## Given problem:
Answer these questions about the DNet passage below:
(a) On which dataset were the ablation studies carried out?
(b) Which method was used to split a multi-class classification into multiple binary classification problems?
(c) How many strategies were combined to train DNet?

We conduct ablation studies on CUB-200-2011 dataset to validate that the proposed DNet is effective in reducing inter-class variation meanwhile amplifying intra-class variation. We evaluate inter-class and intra-class distances of feature vectors of Baseline and DNet on the test data of CUB-200-2011. Since the number of inter-class distances is a big combinatorial number for CUB-200-2011 which has 200 categories, it is not suitable to use class distance matrices for evaluation. In view of that a multi-class classification can be splitted into multiple binary classification problems using the one-vs-rest method [13], we use this method to reduce the large amount of inter-class distances into 200 average inter-class distances, which is equal to the number of average intra-class distances. In doing this, we obtain 200 ratios of average inter-class distance to average intra-class distance for each model. By plotting these ratios, we can visually compare different models’ performance in reducing inter-class variation meanwhile amplifying intra-class variation. Figure 4 shows the 200 ratios of average inter-class distance to average intra-class distance of the Baseline and our DNet, respectively. The average ratio of each model, specifically 2.07 and 1.35, is plotted as a dash line in corresponding color. As can be seen, our DNet is significantly better than the Baseline, justifying the effectiveness of the proposed method in reducing inter-class variation meanwhile amplifying intra-class variation.

5 Conclusion

We proposed the network DNet that uses disentangled representation learning to extract feature representation for FGVC. As far as we know, this is the first time to utilize feature disentanglement to solve the tasks of FGVC. In view of the difficulties in disentangling features of images with complicated backgrounds, we combined two strategies to train the DNet. Experimental results show that the proposed method achieves state-of-the-art performance. Considering the simple structures of the encoders and decoder used in DNet, we believe that disentangled representation learning is promising for FGVC.

## Entries:
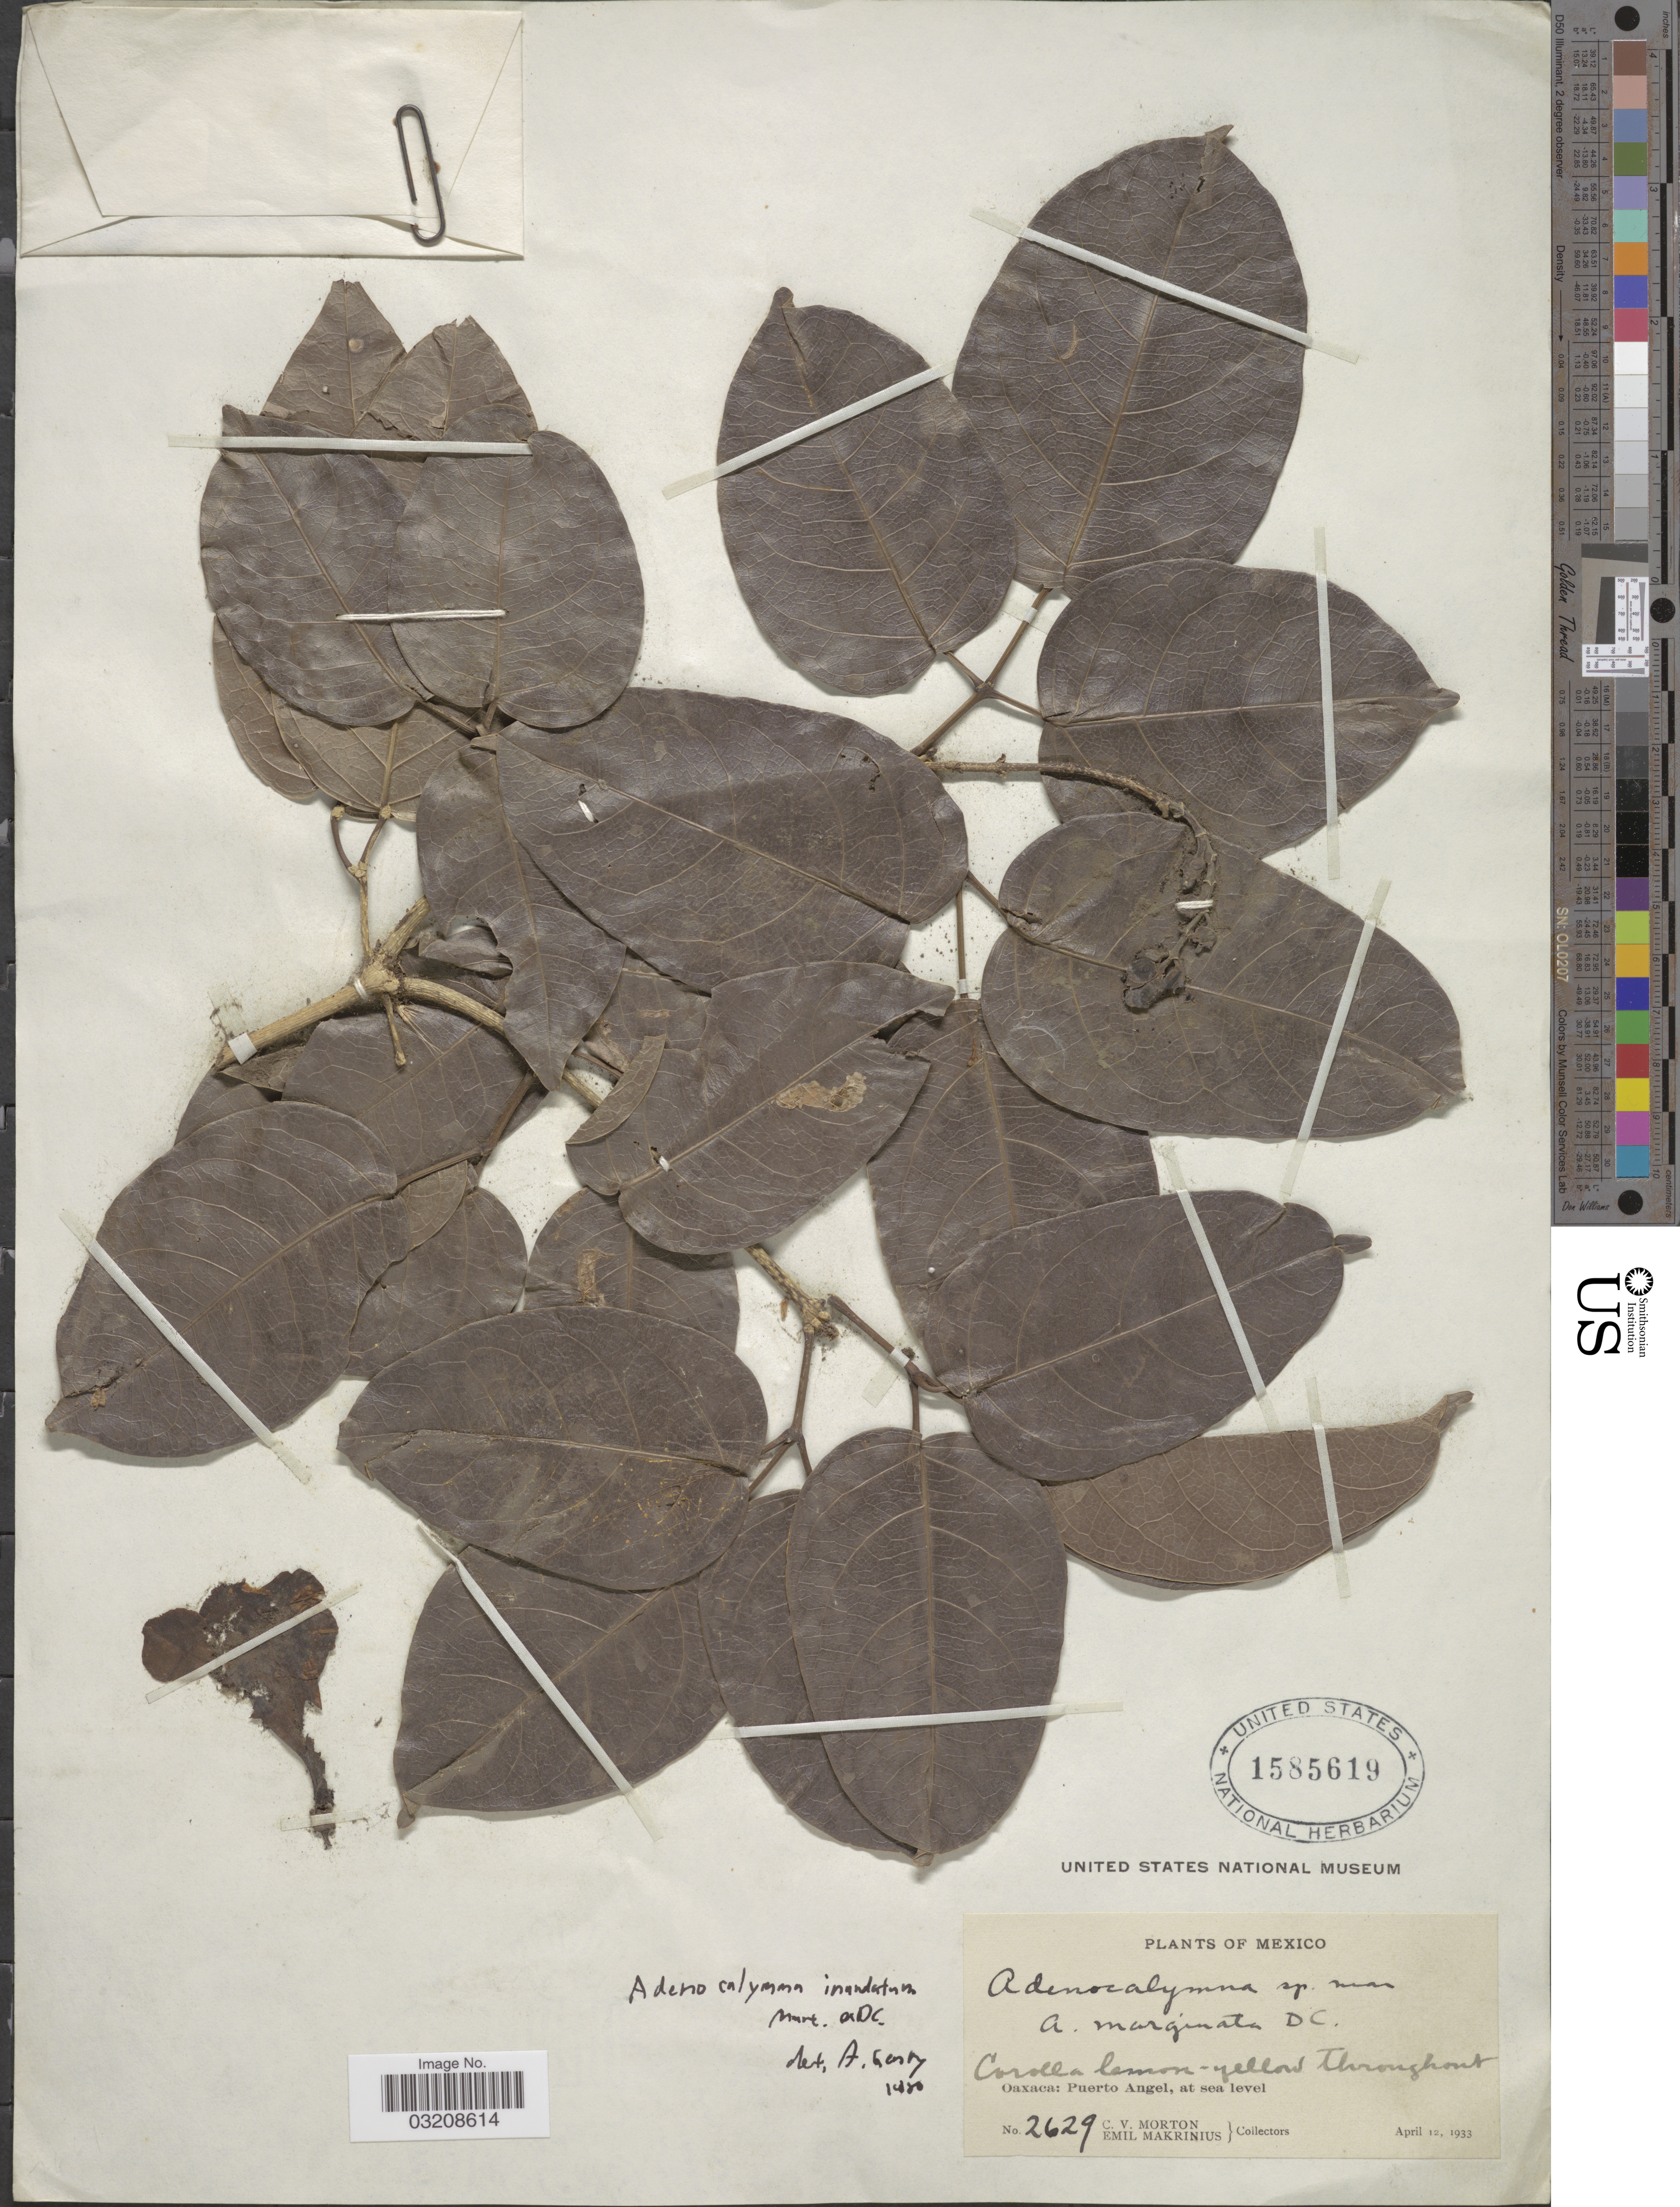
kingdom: Plantae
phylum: Tracheophyta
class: Magnoliopsida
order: Lamiales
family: Bignoniaceae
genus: Adenocalymma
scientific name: Adenocalymma inundatum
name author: Mart. ex DC.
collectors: C. V. Morton & E. Makrinius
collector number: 2629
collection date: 1933-04-12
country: Mexico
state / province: Oaxaca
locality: Puerto Angel.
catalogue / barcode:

## Full solution:
(a) CUB-200-2011
(b) The one-vs-rest method
(c) Two